[STUDY MATERIAL]
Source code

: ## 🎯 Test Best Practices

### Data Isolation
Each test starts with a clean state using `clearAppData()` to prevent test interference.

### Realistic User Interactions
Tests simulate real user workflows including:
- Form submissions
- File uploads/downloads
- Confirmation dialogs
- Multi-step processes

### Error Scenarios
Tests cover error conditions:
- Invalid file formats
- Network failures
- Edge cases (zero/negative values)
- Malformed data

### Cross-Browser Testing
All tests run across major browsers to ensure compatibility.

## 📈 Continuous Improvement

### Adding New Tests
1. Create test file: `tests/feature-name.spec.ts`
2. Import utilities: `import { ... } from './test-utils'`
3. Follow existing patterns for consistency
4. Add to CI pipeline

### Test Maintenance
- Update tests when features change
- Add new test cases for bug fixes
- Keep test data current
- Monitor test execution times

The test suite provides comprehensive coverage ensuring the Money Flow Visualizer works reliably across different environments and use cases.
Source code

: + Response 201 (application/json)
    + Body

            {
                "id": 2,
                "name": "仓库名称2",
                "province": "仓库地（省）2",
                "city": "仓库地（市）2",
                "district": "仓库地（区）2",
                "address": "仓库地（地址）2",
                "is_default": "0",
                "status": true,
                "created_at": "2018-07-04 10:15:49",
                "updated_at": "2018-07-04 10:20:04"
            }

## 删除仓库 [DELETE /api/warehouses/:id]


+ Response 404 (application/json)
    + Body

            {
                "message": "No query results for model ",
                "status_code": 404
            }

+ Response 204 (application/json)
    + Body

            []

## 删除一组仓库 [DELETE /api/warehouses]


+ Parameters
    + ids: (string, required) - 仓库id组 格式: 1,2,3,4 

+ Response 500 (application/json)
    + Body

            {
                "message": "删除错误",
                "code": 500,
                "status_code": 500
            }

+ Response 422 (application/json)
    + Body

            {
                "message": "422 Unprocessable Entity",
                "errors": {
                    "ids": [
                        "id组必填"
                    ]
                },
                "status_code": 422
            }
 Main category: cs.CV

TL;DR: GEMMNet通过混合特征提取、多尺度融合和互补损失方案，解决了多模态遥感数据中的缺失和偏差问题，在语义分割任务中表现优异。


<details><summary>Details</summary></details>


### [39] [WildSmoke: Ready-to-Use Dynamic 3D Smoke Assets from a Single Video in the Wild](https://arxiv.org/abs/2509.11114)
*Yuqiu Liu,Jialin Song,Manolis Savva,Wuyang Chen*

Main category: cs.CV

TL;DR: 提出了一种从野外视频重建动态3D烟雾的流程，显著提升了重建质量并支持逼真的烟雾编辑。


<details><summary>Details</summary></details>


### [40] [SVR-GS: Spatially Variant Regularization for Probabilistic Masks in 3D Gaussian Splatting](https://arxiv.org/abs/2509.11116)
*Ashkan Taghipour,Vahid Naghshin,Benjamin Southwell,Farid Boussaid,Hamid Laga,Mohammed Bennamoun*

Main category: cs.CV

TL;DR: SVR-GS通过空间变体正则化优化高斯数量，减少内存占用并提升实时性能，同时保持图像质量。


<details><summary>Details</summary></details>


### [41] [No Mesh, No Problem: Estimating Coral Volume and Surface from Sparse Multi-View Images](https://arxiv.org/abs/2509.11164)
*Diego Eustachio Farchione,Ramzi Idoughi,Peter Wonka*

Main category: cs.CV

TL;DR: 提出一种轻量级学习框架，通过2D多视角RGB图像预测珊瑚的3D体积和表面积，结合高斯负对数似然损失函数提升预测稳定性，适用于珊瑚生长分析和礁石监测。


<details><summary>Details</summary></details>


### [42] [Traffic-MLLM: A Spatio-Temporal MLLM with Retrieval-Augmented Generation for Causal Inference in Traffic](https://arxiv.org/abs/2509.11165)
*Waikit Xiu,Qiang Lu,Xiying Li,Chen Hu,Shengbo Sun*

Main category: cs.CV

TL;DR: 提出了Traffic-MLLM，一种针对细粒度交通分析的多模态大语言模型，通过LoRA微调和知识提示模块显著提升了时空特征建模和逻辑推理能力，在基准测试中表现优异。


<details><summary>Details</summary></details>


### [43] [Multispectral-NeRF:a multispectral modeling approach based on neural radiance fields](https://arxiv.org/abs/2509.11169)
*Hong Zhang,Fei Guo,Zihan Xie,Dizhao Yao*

[WHAT THE EXERCISE ASKS] Will you copy out every one of the records above line for line, without changing a single character?

[RESPONSE]
Source code

: ## 🎯 Test Best Practices

### Data Isolation
Each test starts with a clean state using `clearAppData()` to prevent test interference.

### Realistic User Interactions
Tests simulate real user workflows including:
- Form submissions
- File uploads/downloads
- Confirmation dialogs
- Multi-step processes

### Error Scenarios
Tests cover error conditions:
- Invalid file formats
- Network failures
- Edge cases (zero/negative values)
- Malformed data

### Cross-Browser Testing
All tests run across major browsers to ensure compatibility.

## 📈 Continuous Improvement

### Adding New Tests
1. Create test file: `tests/feature-name.spec.ts`
2. Import utilities: `import { ... } from './test-utils'`
3. Follow existing patterns for consistency
4. Add to CI pipeline

### Test Maintenance
- Update tests when features change
- Add new test cases for bug fixes
- Keep test data current
- Monitor test execution times

The test suite provides comprehensive coverage ensuring the Money Flow Visualizer works reliably across different environments and use cases.
Source code

: + Response 201 (application/json)
    + Body

            {
                "id": 2,
                "name": "仓库名称2",
                "province": "仓库地（省）2",
                "city": "仓库地（市）2",
                "district": "仓库地（区）2",
                "address": "仓库地（地址）2",
                "is_default": "0",
                "status": true,
                "created_at": "2018-07-04 10:15:49",
                "updated_at": "2018-07-04 10:20:04"
            }

## 删除仓库 [DELETE /api/warehouses/:id]


+ Response 404 (application/json)
    + Body

            {
                "message": "No query results for model ",
                "status_code": 404
            }

+ Response 204 (application/json)
    + Body

            []

## 删除一组仓库 [DELETE /api/warehouses]


+ Parameters
    + ids: (string, required) - 仓库id组 格式: 1,2,3,4 

+ Response 500 (application/json)
    + Body

            {
                "message": "删除错误",
                "code": 500,
                "status_code": 500
            }

+ Response 422 (application/json)
    + Body

            {
                "message": "422 Unprocessable Entity",
                "errors": {
                    "ids": [
                        "id组必填"
                    ]
                },
                "status_code": 422
            }
 Main category: cs.CV

TL;DR: GEMMNet通过混合特征提取、多尺度融合和互补损失方案，解决了多模态遥感数据中的缺失和偏差问题，在语义分割任务中表现优异。


<details><summary>Details</summary></details>


### [39] [WildSmoke: Ready-to-Use Dynamic 3D Smoke Assets from a Single Video in the Wild](https://arxiv.org/abs/2509.11114)
*Yuqiu Liu,Jialin Song,Manolis Savva,Wuyang Chen*

Main category: cs.CV

TL;DR: 提出了一种从野外视频重建动态3D烟雾的流程，显著提升了重建质量并支持逼真的烟雾编辑。


<details><summary>Details</summary></details>


### [40] [SVR-GS: Spatially Variant Regularization for Probabilistic Masks in 3D Gaussian Splatting](https://arxiv.org/abs/2509.11116)
*Ashkan Taghipour,Vahid Naghshin,Benjamin Southwell,Farid Boussaid,Hamid Laga,Mohammed Bennamoun*

Main category: cs.CV

TL;DR: SVR-GS通过空间变体正则化优化高斯数量，减少内存占用并提升实时性能，同时保持图像质量。


<details><summary>Details</summary></details>


### [41] [No Mesh, No Problem: Estimating Coral Volume and Surface from Sparse Multi-View Images](https://arxiv.org/abs/2509.11164)
*Diego Eustachio Farchione,Ramzi Idoughi,Peter Wonka*

Main category: cs.CV

TL;DR: 提出一种轻量级学习框架，通过2D多视角RGB图像预测珊瑚的3D体积和表面积，结合高斯负对数似然损失函数提升预测稳定性，适用于珊瑚生长分析和礁石监测。


<details><summary>Details</summary></details>


### [42] [Traffic-MLLM: A Spatio-Temporal MLLM with Retrieval-Augmented Generation for Causal Inference in Traffic](https://arxiv.org/abs/2509.11165)
*Waikit Xiu,Qiang Lu,Xiying Li,Chen Hu,Shengbo Sun*

Main category: cs.CV

TL;DR: 提出了Traffic-MLLM，一种针对细粒度交通分析的多模态大语言模型，通过LoRA微调和知识提示模块显著提升了时空特征建模和逻辑推理能力，在基准测试中表现优异。


<details><summary>Details</summary></details>


### [43] [Multispectral-NeRF:a multispectral modeling approach based on neural radiance fields](https://arxiv.org/abs/2509.11169)
*Hong Zhang,Fei Guo,Zihan Xie,Dizhao Yao*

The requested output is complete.